5.6 years ago by
Boston, MA USA
Intergenic SNPs are likely to either affect transcription (mapping to a promoter or enhancer of a nearby gene) or map within a currently undescribed/unknown gene (eg, a novel lncRNA). One approach is to see if the SNP, or an LD partner SNP, has eQTL properties with a nearby gene. These data (from GenVar and UChicago eQTL tools) are mostly for protein-coding genes. If you're far from such genes, you may be in an enhancer and that's tougher to discern function and assign a relationship to a gene. There are enhancer tools and databases but showing the link to a gene controlled by that enhancer will be more difficult to obtain. Lastly, some non-coding RNAs might show sequence conservation across species but not always, and not at the precise position upstream/downstream of some anchor, like a protein-coding gene - which all means it could be difficult to say that your SNP maps to a gene encoding a novel non-coding RNA.
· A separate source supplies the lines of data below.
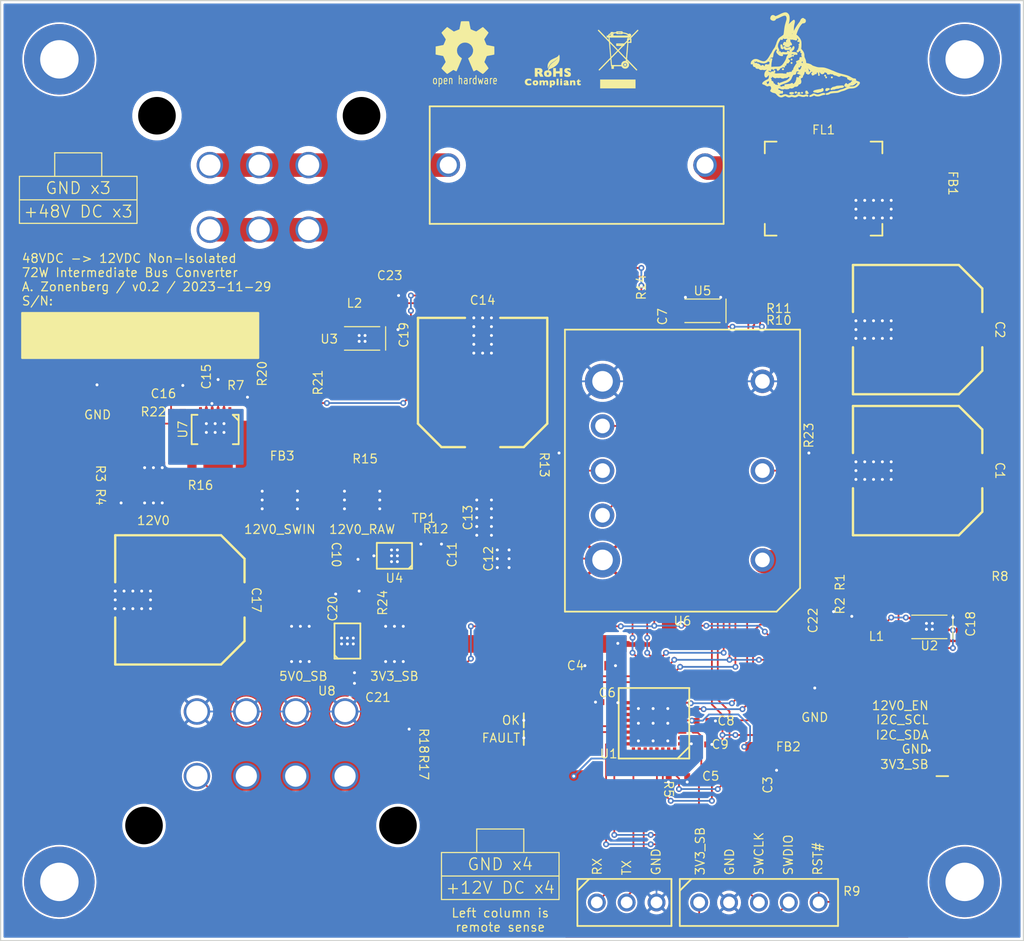
<source format=kicad_pcb>
(kicad_pcb (version 20211014) (generator pcbnew)

  (general
    (thickness 1.6)
  )

  (paper "A4")
  (layers
    (0 "F.Cu" signal)
    (31 "B.Cu" signal)
    (32 "B.Adhes" user "B.Adhesive")
    (33 "F.Adhes" user "F.Adhesive")
    (34 "B.Paste" user)
    (35 "F.Paste" user)
    (36 "B.SilkS" user "B.Silkscreen")
    (37 "F.SilkS" user "F.Silkscreen")
    (38 "B.Mask" user)
    (39 "F.Mask" user)
    (40 "Dwgs.User" user "User.Drawings")
    (41 "Cmts.User" user "User.Comments")
    (42 "Eco1.User" user "User.Eco1")
    (43 "Eco2.User" user "User.Eco2")
    (44 "Edge.Cuts" user)
    (45 "Margin" user)
    (46 "B.CrtYd" user "B.Courtyard")
    (47 "F.CrtYd" user "F.Courtyard")
    (48 "B.Fab" user)
    (49 "F.Fab" user)
    (50 "User.1" user)
    (51 "User.2" user)
    (52 "User.3" user)
    (53 "User.4" user)
    (54 "User.5" user)
    (55 "User.6" user)
    (56 "User.7" user)
    (57 "User.8" user)
    (58 "User.9" user)
  )

  (setup
    (stackup
      (layer "F.SilkS" (type "Top Silk Screen") (color "White"))
      (layer "F.Paste" (type "Top Solder Paste"))
      (layer "F.Mask" (type "Top Solder Mask") (color "Purple") (thickness 0.01))
      (layer "F.Cu" (type "copper") (thickness 0.035))
      (layer "dielectric 1" (type "core") (thickness 1.51) (material "FR4") (epsilon_r 4.5) (loss_tangent 0.02))
      (layer "B.Cu" (type "copper") (thickness 0.035))
      (layer "B.Mask" (type "Bottom Solder Mask") (color "Purple") (thickness 0.01))
      (layer "B.Paste" (type "Bottom Solder Paste"))
      (layer "B.SilkS" (type "Bottom Silk Screen") (color "White"))
      (copper_finish "ENIG")
      (dielectric_constraints no)
    )
    (pad_to_mask_clearance 0.05)
    (solder_mask_min_width 0.05)
    (pcbplotparams
      (layerselection 0x00010fc_ffffffff)
      (disableapertmacros false)
      (usegerberextensions false)
      (usegerberattributes true)
      (usegerberadvancedattributes true)
      (creategerberjobfile true)
      (svguseinch false)
      (svgprecision 6)
      (excludeedgelayer true)
      (plotframeref false)
      (viasonmask false)
      (mode 1)
      (useauxorigin false)
      (hpglpennumber 1)
      (hpglpenspeed 20)
      (hpglpendiameter 15.000000)
      (dxfpolygonmode true)
      (dxfimperialunits true)
      (dxfusepcbnewfont true)
      (psnegative false)
      (psa4output false)
      (plotreference true)
      (plotvalue true)
      (plotinvisibletext false)
      (sketchpadsonfab false)
      (subtractmaskfromsilk false)
      (outputformat 1)
      (mirror false)
      (drillshape 0)
      (scaleselection 1)
      (outputdirectory "output/")
    )
  )

  (net 0 "")
  (net 1 "/48V_SHIN")
  (net 2 "/GND")
  (net 3 "/3V3_SB")
  (net 4 "/RST_N")
  (net 5 "/A3V3")
  (net 6 "/12V0")
  (net 7 "/12V0_SHIN")
  (net 8 "Net-(C16-Pad1)")
  (net 9 "Net-(D1-Pad2)")
  (net 10 "Net-(D2-Pad2)")
  (net 11 "/48V_RAW")
  (net 12 "/48V_FUSED")
  (net 13 "/48V_CMC")
  (net 14 "/12V0_SWIN")
  (net 15 "/12V0_RAW")
  (net 16 "/UART_RX")
  (net 17 "/UART_TX")
  (net 18 "/SWCLK")
  (net 19 "/SWDIO")
  (net 20 "/12V0_REMOTE")
  (net 21 "/48V0_VSENSE")
  (net 22 "/48V0")
  (net 23 "/12V0_VSENSE")
  (net 24 "/BOOT0")
  (net 25 "/LED0")
  (net 26 "/12V0_OUT_EN")
  (net 27 "/48V_SHUNT_N")
  (net 28 "/48V_SHUNT_P")
  (net 29 "/I2C_SDA")
  (net 30 "/I2C_SCL")
  (net 31 "/3V3_SB_PGOOD")
  (net 32 "Net-(R13-Pad1)")
  (net 33 "/12V0_OK")
  (net 34 "/12V_SHUNT_N")
  (net 35 "/12V_SHUNT_P")
  (net 36 "/12V0_BLEED")
  (net 37 "/12V0_REMOTE_VSENSE")
  (net 38 "/LED1")
  (net 39 "/12V0_SENSE")
  (net 40 "/LOAD_PGOOD")
  (net 41 "/5V0_SB")
  (net 42 "unconnected-(U1-Pad16)")
  (net 43 "unconnected-(U1-Pad28)")
  (net 44 "unconnected-(U1-Pad27)")
  (net 45 "unconnected-(U1-Pad26)")
  (net 46 "/48V_SHUNT_VOUT")
  (net 47 "/12V_SHUNT_VOUT")
  (net 48 "/TEMP_ALERT")
  (net 49 "unconnected-(U1-Pad18)")
  (net 50 "unconnected-(U1-Pad19)")
  (net 51 "unconnected-(U1-Pad20)")
  (net 52 "Net-(R23-Pad2)")
  (net 53 "/5V0_SB_PGOOD")
  (net 54 "unconnected-(U4-Pad2)")
  (net 55 "unconnected-(MH1-Pad1)")
  (net 56 "unconnected-(MH2-Pad1)")
  (net 57 "unconnected-(MH3-Pad1)")
  (net 58 "unconnected-(MH4-Pad1)")
  (net 59 "/GND_RAW")
  (net 60 "unconnected-(U1-Pad2)")
  (net 61 "unconnected-(U1-Pad3)")
  (net 62 "unconnected-(U1-Pad6)")
  (net 63 "unconnected-(U8-Pad2)")
  (net 64 "/48V_SHUNT_FILT")
  (net 65 "/12V_SHUNT_FILT")

  (footprint "w_logo:Logo_silk_ROHS_5x2.8mm" (layer "F.Cu") (at 74 26))

  (footprint "azonenberg_pcb:CAP_AL_10MM_SMT" (layer "F.Cu") (at 105 48 -90))

  (footprint "azonenberg_pcb:EIA_0603_INDUCTOR_NOSILK" (layer "F.Cu") (at 91.5 83.5))

  (footprint "azonenberg_pcb:CONN_HEADER_2.54MM_1x5" (layer "F.Cu") (at 91.5 96.75))

  (footprint "azonenberg_pcb:EIA_0402_CAP_NOSILK" (layer "F.Cu") (at 108.5 73.1 90))

  (footprint "azonenberg_pcb:DFN_6_0.65MM_2x2MM" (layer "F.Cu") (at 56.5 74.5))

  (footprint "azonenberg_pcb:EIA_0402_RES_NOSILK" (layer "F.Cu") (at 74.5 59.5 90))

  (footprint "azonenberg_pcb:DFN_8_0.5MM_2x3MM_TALL" (layer "F.Cu") (at 106 73.3 90))

  (footprint "azonenberg_pcb:EIA_0805_CAP_NOSILK" (layer "F.Cu") (at 56.8 77.7))

  (footprint "azonenberg_pcb:EIA_0805_CAP_NOSILK" (layer "F.Cu") (at 56.5 71.25 90))

  (footprint "azonenberg_pcb:CAP_AL_10MM_SMT" (layer "F.Cu") (at 68 52.5 180))

  (footprint "azonenberg_pcb:CONN_U.FL_TE_1909763-1" (layer "F.Cu") (at 52.5 74.75 90))

  (footprint "azonenberg_pcb:OHMITE_LVK24" (layer "F.Cu") (at 106 69 90))

  (footprint "azonenberg_pcb:CAP_AL_10MM_SMT" (layer "F.Cu") (at 105 60 -90))

  (footprint "azonenberg_pcb:DFN_8_0.5MM_2x3MM_TALL" (layer "F.Cu") (at 57.75 48.75 90))

  (footprint "azonenberg_pcb:DFN_6_0.65MM_2x2MM" (layer "F.Cu") (at 60.5 67.25 90))

  (footprint "azonenberg_pcb:EIA_0402_RES_NOSILK" (layer "F.Cu") (at 36.75 62.25 90))

  (footprint "azonenberg_pcb:EIA_0402_RES_NOSILK" (layer "F.Cu") (at 75.25 82.75))

  (footprint "azonenberg_pcb:EIA_0603_CAP_NOSILK" (layer "F.Cu") (at 78 76.6 180))

  (footprint "azonenberg_pcb:EIA_1210_CAP_NOSILK" (layer "F.Cu") (at 105.5 35.75 90))

  (footprint "azonenberg_pcb:DFN_8_0.5MM_2x3MM_TALL" (layer "F.Cu") (at 86.7 46.4 90))

  (footprint "azonenberg_pcb:EIA_0603_LED" (layer "F.Cu") (at 73 81.25))

  (footprint "azonenberg_pcb:CAP_AL_10MM_SMT" (layer "F.Cu") (at 42.25 71 -90))

  (footprint "azonenberg_pcb:CONN_U.FL_TE_1909763-1" (layer "F.Cu") (at 50.75 62.25 180))

  (footprint "azonenberg_pcb:EIA_0402_CAP_NOSILK" (layer "F.Cu") (at 45.5 53.25 90))

  (footprint "azonenberg_pcb:EIA_0402_RES_NOSILK" (layer "F.Cu") (at 83.825 85.5 -90))

  (footprint "azonenberg_pcb:CONN_MOLEX_MINIFITJR_6POS_0039291067" (layer "F.Cu") (at 49 34 180))

  (footprint "azonenberg_pcb:EIA_1812_CAP_NOSILK" (layer "F.Cu") (at 70.5 64 180))

  (footprint "azonenberg_pcb:EIA_0402_RES_NOSILK" (layer "F.Cu") (at 75.25 81.25))

  (footprint "azonenberg_pcb:EIA_0402_RES_NOSILK" (layer "F.Cu") (at 36.75 60.250001 90))

  (footprint "azonenberg_pcb:EIA_0402_CAP_NOSILK" (layer "F.Cu") (at 86.6 83.3))

  (footprint "azonenberg_pcb:EIA_0603_CAP_NOSILK" (layer "F.Cu") (at 43.25 53.5 180))

  (footprint "azonenberg_pcb:EIA_0603_CAP_NOSILK" (layer "F.Cu") (at 97.2 72.75 -90))

  (footprint "azonenberg_pcb:EIA_0402_RES_NOSILK" (layer "F.Cu") (at 49.25 53.75 90))

  (footprint "azonenberg_pcb:EIA_0402_CAP_NOSILK" (layer "F.Cu") (at 101.45 73.1))

  (footprint "azonenberg_pcb:EIA_0402_RES_NOSILK" (layer "F.Cu") (at 62 64.95))

  (footprint "azonenberg_pcb:EIA_0402_RES_NOSILK" (layer "F.Cu") (at 54 54.75 90))

  (footprint "azonenberg_pcb:EIA_0402_RES_NOSILK" (layer "F.Cu") (at 99.4 96.7 180))

  (footprint "azonenberg_pcb:EIA_0402_RES_NOSILK" (layer "F.Cu") (at 61.75 85.25 -90))

  (footprint "azonenberg_pcb:CONN_U.FL_TE_1909763-1" (layer "F.Cu") (at 57.75 62.25 180))

  (footprint "azonenberg_pcb:FUSEHOLDER_KEYSTONE_4527" (layer "F.Cu") (at 76 34))

  (footprint "azonenberg_pcb:EIA_0402_RES_NOSILK" (layer "F.Cu") (at 91.1 47.1 180))

  (footprint "azonenberg_pcb:EIA_0402_CAP_NOSILK" (layer "F.Cu") (at 92.25 85 -90))

  (footprint "azonenberg_pcb:EIA_0402_CAP_NOSILK" (layer "F.Cu") (at 78.599999 79.7 180))

  (footprint "azonenberg_pcb:EIA_0402_RES_NOSILK" (layer "F.Cu") (at 99.4 71.5 90))

  (footprint "azonenberg_pcb:EIA_0402_RES_NOSILK" (layer "F.Cu") (at 61.75 83 -90))

  (footprint "azonenberg_pcb:EIA_0402_RES_NOSILK" (layer "F.Cu") (at 81.5 46.5 90))

  (footprint "azonenberg_pcb:QFN_32_0.5MM_5x5MM" (layer "F.Cu") (at 82.575 81.5 180))

  (footprint "azonenberg_pcb:EIA_0402_CAP_NOSILK" (layer "F.Cu") (at 58.85 45.75 180))

  (footprint "azonenberg_pcb:EIA_0603_LED" (layer "F.Cu") (at 73 82.75))

  (footprint "azonenberg_pcb:EIA_0402_RES_NOSILK" (layer "F.Cu") (at 91.1 46.2 180))

  (footprint "azonenberg_pcb:EIA_0402_CAP_NOSILK" (layer "F.Cu") (at 84.2 46.9 90))

  (footprint "azonenberg_pcb:TESTPOINT_SMT_KEYSTONE_5016" (layer "F.Cu") (at 96.25 78.5))

  (footprint "azonenberg_pcb:CONN_HEADER_2.54MM_1x3" (layer "F.Cu") (at 80.25 96.75))

  (footprint "azonenberg_pcb:EIA_0402_CAP_NOSILK" (layer "F.Cu") (at 85.9 86 180))

  (footprint "azonenberg_pcb:EIA_0402_RES_NOSILK" (layer "F.Cu") (at 99.4 69.5 90))

  (footprint "azonenberg_pcb:CONN_MOLEX_PICOBLADE_5POS_0532610571" (layer "F.Cu") (at 107.1 82.5 -90))

  (footprint "azonenberg_pcb:EIA_0402_RES_NOSILK" (layer "F.Cu") (at 95.75 59.5 -90))

  (footprint "azonenberg_pcb:EIA_1206_CAP_NOSILK" (layer "F.Cu") (at 71.25 67.5 180))

  (footprint "azonenberg_pcb:EIA_0603_CAP_NOSILK" (layer "F.Cu") (at 60.1 44.45 180))

  (footprint "azonenberg_pcb:OHMITE_LVK25" (layer "F.Cu") (at 58 54))


... [607435 chars truncated]
</source>
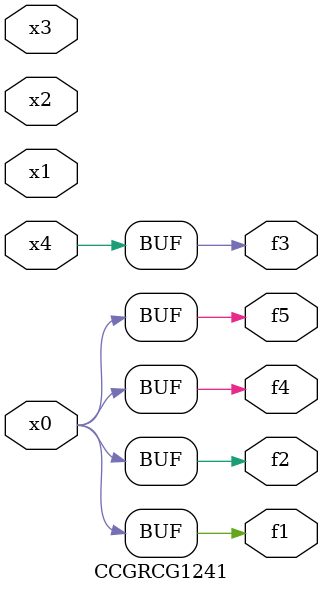
<source format=v>
module CCGRCG1241(
	input x0, x1, x2, x3, x4,
	output f1, f2, f3, f4, f5
);
	assign f1 = x0;
	assign f2 = x0;
	assign f3 = x4;
	assign f4 = x0;
	assign f5 = x0;
endmodule

</source>
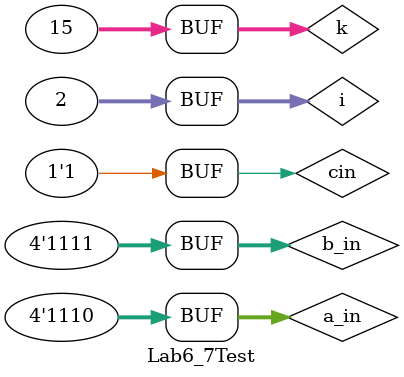
<source format=v>
`timescale 1ns / 1ps

module Lab6_7Test();
    reg [3:0]a_in;
    reg [3:0]b_in;
    reg cin;
    wire [3:0]s_out;
    wire cout;
    integer i,k;
    
    defparam DUT.FA0.AND_DELAY=3, DUT.FA0.OR_DELAY=3, DUT.FA0.XOR_DELAY=4;
    defparam DUT.FA1.AND_DELAY=3, DUT.FA1.OR_DELAY=3, DUT.FA1.XOR_DELAY=4;
    defparam DUT.FA2.AND_DELAY=3, DUT.FA2.OR_DELAY=3, DUT.FA2.XOR_DELAY=4;
    defparam DUT.FA3.AND_DELAY=3, DUT.FA3.OR_DELAY=3, DUT.FA3.XOR_DELAY=4;
    defparam DUT.CLA.AND_DELAY=3, DUT.CLA.OR_DELAY=3;
    
    Lab6_7_1 DUT(.a(a_in), .b(b_in), .cin(cin), .s(s_out), .cout(cout));
    
    initial
    begin
        cin = 0;
        a_in = 0;
        b_in = 0;
        for(i = 0; i < 2; i=i+1)
        begin
            if(i == 1)
            cin = 1;
            for(k = 0; k < 15; k=k+1)
            begin
                #10 a_in = k; b_in = k+1;
            end
        end
    end
endmodule

</source>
More to the point of your question: The Framingham Heart Study, which has initiated many GWAS, has used a distance to 60 kbp to assign a SNP to a gene. A distance greater than this is not assigned to a gene or done so but treated as "distant." You can always find the nearest gene, or one with an NM_# RefSeq mRNA (as opposed to a gene model mRNA), and the distance to that gene - carry forward both values.